Grab a Face, Encourage a Heart

One of the best things we can do for our friendships, whether fledging or lifelong, is to become cheerleaders for other women.

Don't we all crave a cheerleader friend? Absolutely! We don't want cotton-candy flattery or even the niceties about our appearance or choice of couch pillows, nor do we want silent cheerleaders who think but don't speak words of encouragement. We want a friend of the super athletic cheerleader variety, who exerts enthusiasm and energy in exhorting us on, even as they do their own faith-thing at our side. These kind of friends are rare, and we can't guarantee we'll have a friend like that. But we certainly can be that kind of friend to others.

I tell you what: being a cheerleader for other women can be awkward. I know because I am the queen of awkwardness and, frankly, I don't care. I see too many women standing on the sidelines of life feeling like a failure when, in fact, they are walking by faith and adorning themselves with the glorious beauty of good works. They need to know that God's fingerprints are all over them! 
A few years ago, I was overwhelmed with thankfulness at how God was using someone in my life to bring Him glory. However, I knew my friend didn't see it quite as clearly as I did. I made a bee-line for my friend after church one Sunday and, as I spoke what I hoped were words of encouragement and exhortation, I grabbed my friend's face as a mother would her child when she wanted her full attention. I don't know what came over me to do that, other than I felt so strongly that my friend needed to know what was in my heart. It was absolutely a God moment, but it was also absolutely awkward. I texted later: "Sorry about grabbing your face."

But I'm kind of not sorry. We need to be the type of women who grab faces. In other words, however awkward it is, we need to be intentional to encourage, celebrate, champion, exhort, and push other women forward as they seek to live by faith and use their gifts for God. Especially in our friendships, because that's where we have access to the inner struggle women go through with fear and insecurity.

Being cheerleaders for other women can not only be awkward, but it can also be difficult. Seeing how God is using another woman, sometimes visibly and powerfully, can challenge our own inadequacies and feelings of invisibility. Our self-centered hearts don't always want to celebrate another's successes. In addition, sometimes when we see how another woman lives her life differently from how we live ours, we're prone to think her choices are the exact prescription she would give us. We see her through the filter of our mom guilt or our frustrations with our own life or the unmet desires we have.
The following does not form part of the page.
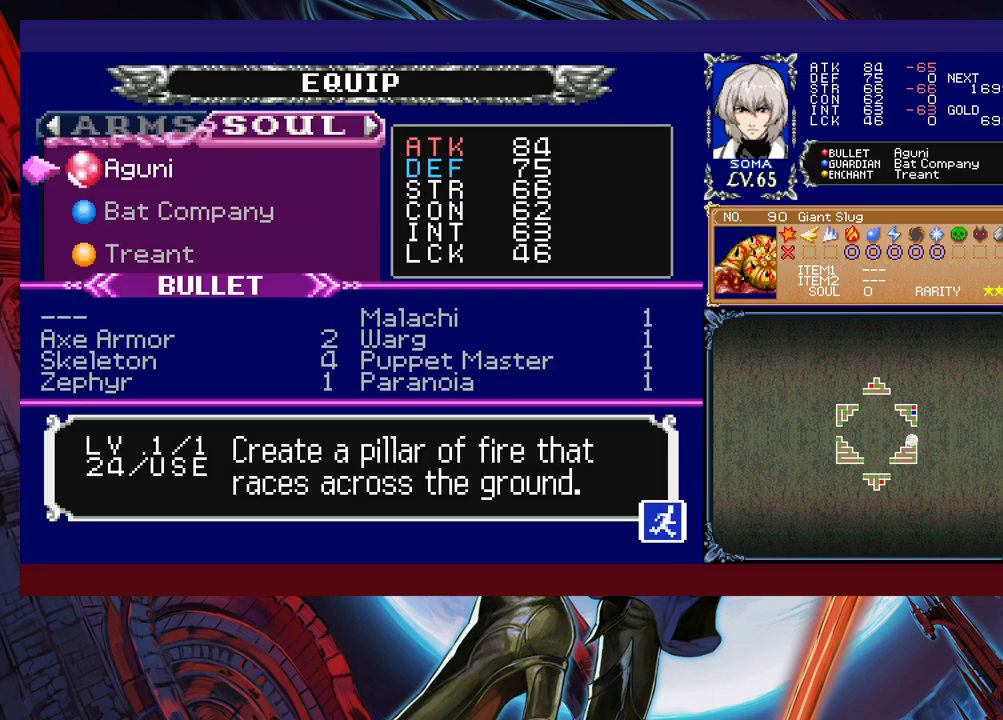
{"buttons": [], "left_stick": "down", "events": [[17, "L1", "down"], [150, "L1", "up"], [300, "left_stick", "down"], [400, "left_stick", "center"], [467, "left_stick", "down"]]}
These filters, in my opinion, are the greatest hindrances to our friendships, because we erroneously believe that she--fill in the blank with who your "she" is--couldn't possibly understand, relate, or have compassion toward us. We compete with one another and make assumptions rather than locking arms with one another.

These are subtle schemes of the enemy, because God's grace allows for our differences in gifts and choices. God says love--love Him and love people--and there are a million and one right and good ways to obey those commands. If we are Christians, every single one of us is called to walk by faith. Some women among us are trying to walk by faith well in their singleness, some in a difficult marriage, some in parenting special needs kids, some in vocational ministry, some in a job, some in painful and unwanted circumstances. We can be a distinctly Christian friend by seeking, in word and deed, to spur one another on toward faith, love, and good deeds.

Who in your life needs a good face-grab today? Who needs a biblical rah-rah-sis-boom-bah? Kill your fleshly drive toward comparison and competition and go be their cheerleader today. The kingdom of God (and your heart) will be better for it.